Recorded data
━━━━━━━━━━━━━━━━━━━━━━━━━━━━━━

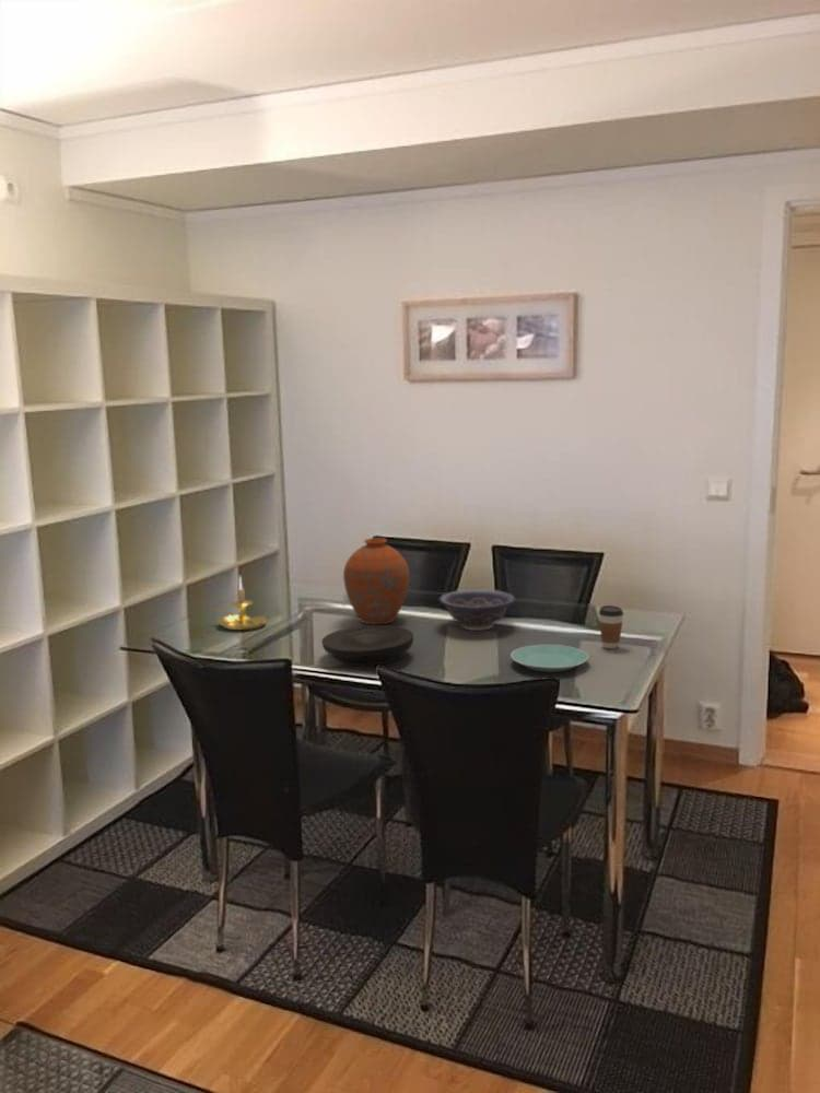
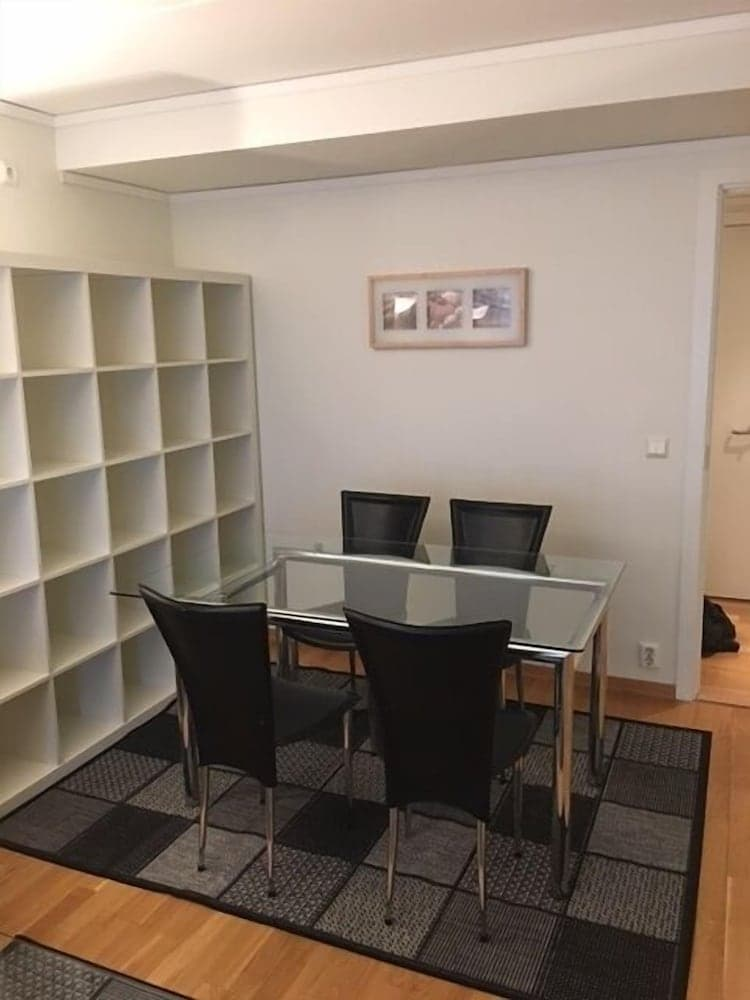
- plate [509,644,589,673]
- decorative bowl [437,588,516,632]
- candle holder [210,574,268,631]
- coffee cup [598,604,624,649]
- plate [320,624,414,667]
- vase [342,537,410,625]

━━━━━━━━━━━━━━━━━━━━━━━━━━━━━━

§ THE TASK
Output the data exactly as it is, with the pictures dropped.

§ TASK SOLUTION
- plate [509,644,589,673]
- decorative bowl [437,588,516,632]
- candle holder [210,574,268,631]
- coffee cup [598,604,624,649]
- plate [320,624,414,667]
- vase [342,537,410,625]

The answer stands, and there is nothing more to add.